Я опять напомню Сократа и Платона с их учением об катарсисе или очищении. Ведь то, что говорит Пелагий — если приведенный отрывок принадлежит ему — мог бы сказать, да и сказал в Федоне Сократ или Платон. Только молитва чистого, праведного человека, готового лучше принять какую угодно несправедливость, чем самому сделать что-нибудь дурное, только такая молитва доходит до Бога. Больше того, ведь самый катарсис, самая готовность отказаться от зла ради добра есть единственный путь к Богу. Молитва есть только словесное продолжение добродетельной жизни. В этом ведь сущность сократовской и платоновской философии. И Гарнак смело клеймит ее самыми оскорбительными словами: в лице Сократа он видит и фарисея и мытаря. Можно ли так безнаказанно оскорблять здравый смысл! Гарнак сказал, что нельзя. И для себя он был прав. Мы увидим дальше, что один мало известный протестантский пастор, в своей книге, направленной против «Das Wesen des Christentums» Гарнака, упрекает этого последнего в том же, в чём он сам упрекает Пелагия.

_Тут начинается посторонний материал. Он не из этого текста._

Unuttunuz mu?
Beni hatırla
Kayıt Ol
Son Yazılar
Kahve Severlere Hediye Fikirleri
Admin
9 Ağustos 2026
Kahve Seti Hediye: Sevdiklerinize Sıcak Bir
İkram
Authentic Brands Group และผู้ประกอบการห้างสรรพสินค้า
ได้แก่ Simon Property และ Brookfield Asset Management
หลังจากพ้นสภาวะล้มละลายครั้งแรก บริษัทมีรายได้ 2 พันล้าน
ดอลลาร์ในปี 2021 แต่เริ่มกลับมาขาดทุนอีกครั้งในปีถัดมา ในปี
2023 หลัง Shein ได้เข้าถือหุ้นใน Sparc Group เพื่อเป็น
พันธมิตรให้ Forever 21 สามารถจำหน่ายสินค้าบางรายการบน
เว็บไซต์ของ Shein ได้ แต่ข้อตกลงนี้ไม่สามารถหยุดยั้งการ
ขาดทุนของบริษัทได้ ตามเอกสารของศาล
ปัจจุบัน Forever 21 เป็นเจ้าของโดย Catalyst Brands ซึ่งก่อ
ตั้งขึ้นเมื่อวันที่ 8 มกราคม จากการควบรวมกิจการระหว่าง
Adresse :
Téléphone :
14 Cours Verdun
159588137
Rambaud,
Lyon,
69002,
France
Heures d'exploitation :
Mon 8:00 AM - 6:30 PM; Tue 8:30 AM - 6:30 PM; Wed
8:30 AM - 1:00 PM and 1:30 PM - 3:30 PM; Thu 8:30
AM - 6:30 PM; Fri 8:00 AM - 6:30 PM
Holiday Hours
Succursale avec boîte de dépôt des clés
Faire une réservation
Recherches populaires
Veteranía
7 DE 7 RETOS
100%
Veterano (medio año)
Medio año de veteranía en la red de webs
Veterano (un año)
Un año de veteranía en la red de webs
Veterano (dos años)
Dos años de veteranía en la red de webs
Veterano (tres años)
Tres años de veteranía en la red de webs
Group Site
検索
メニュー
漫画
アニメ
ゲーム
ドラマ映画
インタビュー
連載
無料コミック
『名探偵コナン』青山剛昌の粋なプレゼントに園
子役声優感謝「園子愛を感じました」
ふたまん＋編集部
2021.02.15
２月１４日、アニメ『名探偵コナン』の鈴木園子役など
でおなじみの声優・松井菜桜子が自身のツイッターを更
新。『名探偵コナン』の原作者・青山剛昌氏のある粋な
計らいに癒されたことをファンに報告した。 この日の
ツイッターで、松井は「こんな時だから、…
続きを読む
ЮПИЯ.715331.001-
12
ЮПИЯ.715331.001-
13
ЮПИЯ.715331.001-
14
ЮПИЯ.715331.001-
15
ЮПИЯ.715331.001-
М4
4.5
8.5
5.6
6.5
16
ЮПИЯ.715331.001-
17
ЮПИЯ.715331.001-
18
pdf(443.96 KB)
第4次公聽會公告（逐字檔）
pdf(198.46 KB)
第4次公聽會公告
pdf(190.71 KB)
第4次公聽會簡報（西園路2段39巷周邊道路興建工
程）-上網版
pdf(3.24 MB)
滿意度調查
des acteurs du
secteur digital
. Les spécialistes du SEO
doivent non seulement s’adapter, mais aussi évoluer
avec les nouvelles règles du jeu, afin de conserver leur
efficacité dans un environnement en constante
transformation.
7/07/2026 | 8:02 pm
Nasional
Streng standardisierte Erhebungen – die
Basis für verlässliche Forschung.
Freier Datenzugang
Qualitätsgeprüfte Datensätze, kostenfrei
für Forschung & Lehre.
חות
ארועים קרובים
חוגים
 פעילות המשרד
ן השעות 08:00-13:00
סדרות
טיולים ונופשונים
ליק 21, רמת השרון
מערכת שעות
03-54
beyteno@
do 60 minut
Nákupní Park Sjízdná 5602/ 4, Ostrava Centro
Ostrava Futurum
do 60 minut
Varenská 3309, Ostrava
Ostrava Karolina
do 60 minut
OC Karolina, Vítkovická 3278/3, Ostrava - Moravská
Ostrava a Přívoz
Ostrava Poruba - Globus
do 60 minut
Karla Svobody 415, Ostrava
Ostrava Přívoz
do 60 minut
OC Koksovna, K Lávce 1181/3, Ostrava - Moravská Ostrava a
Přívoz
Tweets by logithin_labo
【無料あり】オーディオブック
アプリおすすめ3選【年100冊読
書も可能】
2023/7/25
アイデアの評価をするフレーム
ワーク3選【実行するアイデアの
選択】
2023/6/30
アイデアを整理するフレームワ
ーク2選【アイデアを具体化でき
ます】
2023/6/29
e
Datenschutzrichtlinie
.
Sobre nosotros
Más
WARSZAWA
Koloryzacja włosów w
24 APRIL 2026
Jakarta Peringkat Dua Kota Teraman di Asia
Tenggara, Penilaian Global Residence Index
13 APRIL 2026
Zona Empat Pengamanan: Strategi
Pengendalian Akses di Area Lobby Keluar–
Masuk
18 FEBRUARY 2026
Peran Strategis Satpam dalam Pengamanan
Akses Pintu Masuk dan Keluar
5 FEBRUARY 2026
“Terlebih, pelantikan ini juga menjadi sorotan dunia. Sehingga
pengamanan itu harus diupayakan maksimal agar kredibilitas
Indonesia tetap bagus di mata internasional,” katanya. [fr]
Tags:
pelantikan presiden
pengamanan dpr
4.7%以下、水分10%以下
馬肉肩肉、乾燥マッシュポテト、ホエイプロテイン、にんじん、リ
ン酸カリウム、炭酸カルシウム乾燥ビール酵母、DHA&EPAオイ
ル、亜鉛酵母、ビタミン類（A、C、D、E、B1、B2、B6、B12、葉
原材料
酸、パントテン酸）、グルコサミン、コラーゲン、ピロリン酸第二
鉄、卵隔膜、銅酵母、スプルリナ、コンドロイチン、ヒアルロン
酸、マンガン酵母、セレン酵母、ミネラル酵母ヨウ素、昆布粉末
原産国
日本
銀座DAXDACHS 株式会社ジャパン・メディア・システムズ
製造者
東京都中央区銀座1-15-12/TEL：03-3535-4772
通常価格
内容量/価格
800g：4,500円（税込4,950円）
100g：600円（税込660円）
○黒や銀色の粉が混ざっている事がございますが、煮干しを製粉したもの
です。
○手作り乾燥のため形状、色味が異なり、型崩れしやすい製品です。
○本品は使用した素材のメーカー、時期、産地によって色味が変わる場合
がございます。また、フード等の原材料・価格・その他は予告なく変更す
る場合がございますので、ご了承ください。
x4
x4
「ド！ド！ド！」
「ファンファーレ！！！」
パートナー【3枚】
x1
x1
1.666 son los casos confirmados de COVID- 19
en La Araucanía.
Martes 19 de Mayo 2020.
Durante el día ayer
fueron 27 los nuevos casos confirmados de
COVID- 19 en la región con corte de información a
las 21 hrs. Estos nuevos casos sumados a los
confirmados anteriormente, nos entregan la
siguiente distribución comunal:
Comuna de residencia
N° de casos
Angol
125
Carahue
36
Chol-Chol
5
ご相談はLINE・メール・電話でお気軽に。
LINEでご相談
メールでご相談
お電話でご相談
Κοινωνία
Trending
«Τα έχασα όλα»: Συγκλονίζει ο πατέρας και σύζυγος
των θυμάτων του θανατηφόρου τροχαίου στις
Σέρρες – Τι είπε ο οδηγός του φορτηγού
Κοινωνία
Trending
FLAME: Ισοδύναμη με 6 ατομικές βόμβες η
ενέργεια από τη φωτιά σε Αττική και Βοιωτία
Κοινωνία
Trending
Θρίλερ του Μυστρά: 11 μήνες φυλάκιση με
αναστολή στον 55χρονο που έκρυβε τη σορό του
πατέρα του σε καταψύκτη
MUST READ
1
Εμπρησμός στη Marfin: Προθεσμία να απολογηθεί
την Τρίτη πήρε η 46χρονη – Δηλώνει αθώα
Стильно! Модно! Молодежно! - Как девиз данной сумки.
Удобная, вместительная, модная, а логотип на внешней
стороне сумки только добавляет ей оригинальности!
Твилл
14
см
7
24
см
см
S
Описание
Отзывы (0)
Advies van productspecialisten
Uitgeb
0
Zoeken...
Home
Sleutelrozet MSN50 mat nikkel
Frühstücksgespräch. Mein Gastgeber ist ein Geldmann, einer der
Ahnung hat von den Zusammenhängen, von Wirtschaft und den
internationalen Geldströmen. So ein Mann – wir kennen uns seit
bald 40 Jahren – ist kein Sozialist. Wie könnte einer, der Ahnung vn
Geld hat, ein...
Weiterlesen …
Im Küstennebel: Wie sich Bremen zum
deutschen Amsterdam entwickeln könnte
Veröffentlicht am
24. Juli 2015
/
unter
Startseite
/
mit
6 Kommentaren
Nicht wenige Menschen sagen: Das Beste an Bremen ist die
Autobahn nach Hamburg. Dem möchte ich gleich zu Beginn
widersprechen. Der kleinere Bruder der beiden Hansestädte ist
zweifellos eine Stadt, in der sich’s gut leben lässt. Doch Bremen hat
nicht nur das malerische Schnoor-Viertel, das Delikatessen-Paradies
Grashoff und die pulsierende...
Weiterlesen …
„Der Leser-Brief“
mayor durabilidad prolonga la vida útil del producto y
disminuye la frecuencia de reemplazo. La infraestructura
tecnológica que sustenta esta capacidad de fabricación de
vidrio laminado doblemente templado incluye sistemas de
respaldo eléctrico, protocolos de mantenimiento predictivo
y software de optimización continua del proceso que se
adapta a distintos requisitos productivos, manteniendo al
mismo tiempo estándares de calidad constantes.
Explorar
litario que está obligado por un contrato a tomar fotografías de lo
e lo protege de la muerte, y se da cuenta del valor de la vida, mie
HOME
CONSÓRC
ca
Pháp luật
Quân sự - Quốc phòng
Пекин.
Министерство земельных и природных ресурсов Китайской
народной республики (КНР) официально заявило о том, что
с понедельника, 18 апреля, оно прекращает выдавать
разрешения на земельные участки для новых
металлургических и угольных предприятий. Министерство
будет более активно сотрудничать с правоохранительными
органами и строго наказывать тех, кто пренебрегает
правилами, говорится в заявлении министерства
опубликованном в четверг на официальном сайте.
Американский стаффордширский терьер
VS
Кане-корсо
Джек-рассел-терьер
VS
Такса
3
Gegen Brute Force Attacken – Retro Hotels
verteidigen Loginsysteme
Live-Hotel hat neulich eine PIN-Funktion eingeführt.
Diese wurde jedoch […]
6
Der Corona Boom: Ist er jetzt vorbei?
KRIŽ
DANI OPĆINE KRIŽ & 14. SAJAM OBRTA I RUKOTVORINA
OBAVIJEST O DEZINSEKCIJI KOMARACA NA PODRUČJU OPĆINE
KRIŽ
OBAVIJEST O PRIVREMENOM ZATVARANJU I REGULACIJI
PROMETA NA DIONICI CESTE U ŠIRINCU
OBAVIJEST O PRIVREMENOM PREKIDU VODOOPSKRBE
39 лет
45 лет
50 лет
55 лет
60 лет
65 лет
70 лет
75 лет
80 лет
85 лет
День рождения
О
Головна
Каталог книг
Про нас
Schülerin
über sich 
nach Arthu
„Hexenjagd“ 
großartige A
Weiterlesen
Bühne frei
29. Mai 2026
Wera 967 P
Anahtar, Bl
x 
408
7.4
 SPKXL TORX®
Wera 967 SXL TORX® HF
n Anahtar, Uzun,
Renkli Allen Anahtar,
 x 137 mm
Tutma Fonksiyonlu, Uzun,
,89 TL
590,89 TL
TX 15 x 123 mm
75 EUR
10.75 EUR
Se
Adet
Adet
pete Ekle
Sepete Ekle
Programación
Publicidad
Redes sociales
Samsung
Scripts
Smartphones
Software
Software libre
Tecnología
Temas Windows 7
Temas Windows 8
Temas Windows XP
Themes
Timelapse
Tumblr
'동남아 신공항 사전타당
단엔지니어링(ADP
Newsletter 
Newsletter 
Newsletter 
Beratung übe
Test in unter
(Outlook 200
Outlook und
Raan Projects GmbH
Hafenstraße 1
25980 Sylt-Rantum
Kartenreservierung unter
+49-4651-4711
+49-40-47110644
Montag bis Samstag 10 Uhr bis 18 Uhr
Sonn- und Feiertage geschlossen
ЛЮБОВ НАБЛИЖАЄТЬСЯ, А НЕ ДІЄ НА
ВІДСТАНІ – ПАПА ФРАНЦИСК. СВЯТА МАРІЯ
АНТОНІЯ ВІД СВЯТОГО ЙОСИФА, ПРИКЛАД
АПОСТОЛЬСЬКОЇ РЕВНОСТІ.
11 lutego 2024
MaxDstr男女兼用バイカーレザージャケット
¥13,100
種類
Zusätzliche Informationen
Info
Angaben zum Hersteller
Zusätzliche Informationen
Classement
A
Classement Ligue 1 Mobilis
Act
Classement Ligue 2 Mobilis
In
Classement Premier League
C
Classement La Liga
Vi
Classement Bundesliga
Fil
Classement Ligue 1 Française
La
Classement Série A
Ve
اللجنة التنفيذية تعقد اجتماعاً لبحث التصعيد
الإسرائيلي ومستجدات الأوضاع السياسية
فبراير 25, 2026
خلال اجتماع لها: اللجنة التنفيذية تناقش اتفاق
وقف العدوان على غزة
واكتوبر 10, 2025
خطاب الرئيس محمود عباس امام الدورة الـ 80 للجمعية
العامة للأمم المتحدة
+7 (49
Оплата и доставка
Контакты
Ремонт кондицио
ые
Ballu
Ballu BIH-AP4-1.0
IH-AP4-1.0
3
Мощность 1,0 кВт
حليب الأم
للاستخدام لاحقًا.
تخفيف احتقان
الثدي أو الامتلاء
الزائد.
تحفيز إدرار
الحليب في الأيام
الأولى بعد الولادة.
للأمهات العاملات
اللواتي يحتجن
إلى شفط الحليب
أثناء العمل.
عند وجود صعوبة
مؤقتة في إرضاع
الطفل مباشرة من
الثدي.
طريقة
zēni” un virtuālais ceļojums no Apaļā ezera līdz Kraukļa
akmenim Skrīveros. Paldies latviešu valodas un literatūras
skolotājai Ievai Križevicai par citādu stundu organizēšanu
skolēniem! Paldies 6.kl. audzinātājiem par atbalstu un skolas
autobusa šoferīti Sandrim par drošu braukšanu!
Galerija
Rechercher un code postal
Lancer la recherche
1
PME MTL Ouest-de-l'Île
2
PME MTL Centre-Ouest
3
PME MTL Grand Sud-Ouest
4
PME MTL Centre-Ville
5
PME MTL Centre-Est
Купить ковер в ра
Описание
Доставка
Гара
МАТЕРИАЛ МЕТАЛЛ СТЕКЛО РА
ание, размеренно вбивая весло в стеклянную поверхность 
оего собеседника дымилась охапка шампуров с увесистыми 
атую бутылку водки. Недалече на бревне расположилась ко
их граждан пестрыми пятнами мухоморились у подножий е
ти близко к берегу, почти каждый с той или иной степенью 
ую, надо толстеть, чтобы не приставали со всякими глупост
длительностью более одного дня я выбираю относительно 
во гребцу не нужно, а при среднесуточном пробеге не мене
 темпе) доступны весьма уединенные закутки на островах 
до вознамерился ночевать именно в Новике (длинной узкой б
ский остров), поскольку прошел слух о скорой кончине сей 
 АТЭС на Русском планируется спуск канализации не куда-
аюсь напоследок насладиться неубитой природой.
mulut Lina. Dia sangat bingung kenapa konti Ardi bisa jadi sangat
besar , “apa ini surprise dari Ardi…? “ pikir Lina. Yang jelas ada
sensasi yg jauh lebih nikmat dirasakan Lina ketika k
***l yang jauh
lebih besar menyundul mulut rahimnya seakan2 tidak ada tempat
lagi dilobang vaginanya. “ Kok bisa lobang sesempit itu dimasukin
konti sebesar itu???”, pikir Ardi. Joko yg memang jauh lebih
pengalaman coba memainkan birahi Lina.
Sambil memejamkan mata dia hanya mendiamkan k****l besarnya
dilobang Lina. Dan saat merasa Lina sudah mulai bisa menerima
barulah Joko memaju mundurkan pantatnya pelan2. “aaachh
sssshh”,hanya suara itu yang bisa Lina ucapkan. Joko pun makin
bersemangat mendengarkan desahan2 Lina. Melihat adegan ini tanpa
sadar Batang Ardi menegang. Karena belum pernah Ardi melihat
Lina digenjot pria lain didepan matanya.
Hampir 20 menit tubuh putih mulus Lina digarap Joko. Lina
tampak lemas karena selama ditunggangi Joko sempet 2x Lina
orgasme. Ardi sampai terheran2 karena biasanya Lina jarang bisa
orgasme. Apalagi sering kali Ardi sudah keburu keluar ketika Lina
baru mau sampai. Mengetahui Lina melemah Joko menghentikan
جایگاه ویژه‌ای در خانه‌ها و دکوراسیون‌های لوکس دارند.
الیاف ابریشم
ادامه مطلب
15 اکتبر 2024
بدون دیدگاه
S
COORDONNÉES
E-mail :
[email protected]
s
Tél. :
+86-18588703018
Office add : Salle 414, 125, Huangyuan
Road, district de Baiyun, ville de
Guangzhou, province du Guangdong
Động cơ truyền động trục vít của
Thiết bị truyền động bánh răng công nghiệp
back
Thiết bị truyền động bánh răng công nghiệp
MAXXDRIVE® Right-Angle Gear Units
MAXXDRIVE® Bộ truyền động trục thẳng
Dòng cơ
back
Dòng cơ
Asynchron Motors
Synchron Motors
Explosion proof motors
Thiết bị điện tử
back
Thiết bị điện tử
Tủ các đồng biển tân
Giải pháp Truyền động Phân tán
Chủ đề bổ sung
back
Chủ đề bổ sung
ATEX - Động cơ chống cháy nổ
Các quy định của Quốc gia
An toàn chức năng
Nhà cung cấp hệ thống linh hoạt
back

Warum Harnack diese grossen Erfahrungen nicht gemacht hat, die ihm das Auge gegeben h"atten f"ur alle objectiven «Wunder»?
Vielleicht war er noch nie recht» krank Vielleicht war er noch nie am «Abgrund der H"olle gestanden»; vielleicht noch nie ganz «nichts». Только те могут постичь недоступную Гарнаку тайну Божественного Искупления, die n"amlich nicht bloss Harnacks"unden, moralische Flecken der «Unwissenheit und Uebereilung» haben, sondern «blutrote» S"unden, Laster, Greuel» vor denen einem gebildeten und ehrbaren Rabbi (т. е. Harnack) schauert (Ed. Rupprecht, Das Christentum von DAd. Harnack, 33,59)[106]. Он ставит ему в вину, — как это ни покажется странным, — что Гарнак не знает, т. е. не испытал, что такое грех. Грех Гарнака, по словам того же Рупрехта, только игрушечный, теоретический грех. Иными словами, по мнению Рупрехта, Гарнак оттого так «плоско» и «позитивно» понимает христианство, что подобно Пелагию был слишком добродетельным, точнее слишком мало порочным в своей жизни. А такие люди не могут быть религиозными и никогда не постигнут глубокой тайны искупления, исповедываемой христианством. Разбойнику на кресте легче было обратиться к истинной вере, чем добродетельному монаху Пелагию и честному профессору Гарнаку.
Читатель видит, в какие непроходимые дебри завел нас пелагианский спор. А ведь мы только чуть коснулись его. Мы до сих пор говорили только об учении самого Пелагия — и нас запутало только то, что такое ясное и благородное, коренящееся в лучших традициях эллинской философии учение могло найти осуждение как раз там, где оно могло надеяться найти горячий и восторженный даже прием. Отчего нельзя допустить, что человек может исполнить Божеские заповеди? И — исполнив их — быть безгрешным? Или разве несправедливо было утверждение пелагианцев, что грех Адама повредил ему одному только — а не всему человеческому роду? Или, наконец, разве не соответствует его учение словам Христа, приводимым в
Евангелии, что богач, даже и христианин, не войдет в царство небесное, если не отречется от всего? Ведь в этих словах почти буквально повторяется то, что Христос сказал богатому юноше? В чем тут дело, что возмутило так бл. Августина, что заставило его с такой неутомимостью до тех пор преследовать пелагианцев, пока ему, наконец, не удалось добиться их осуждения церковью?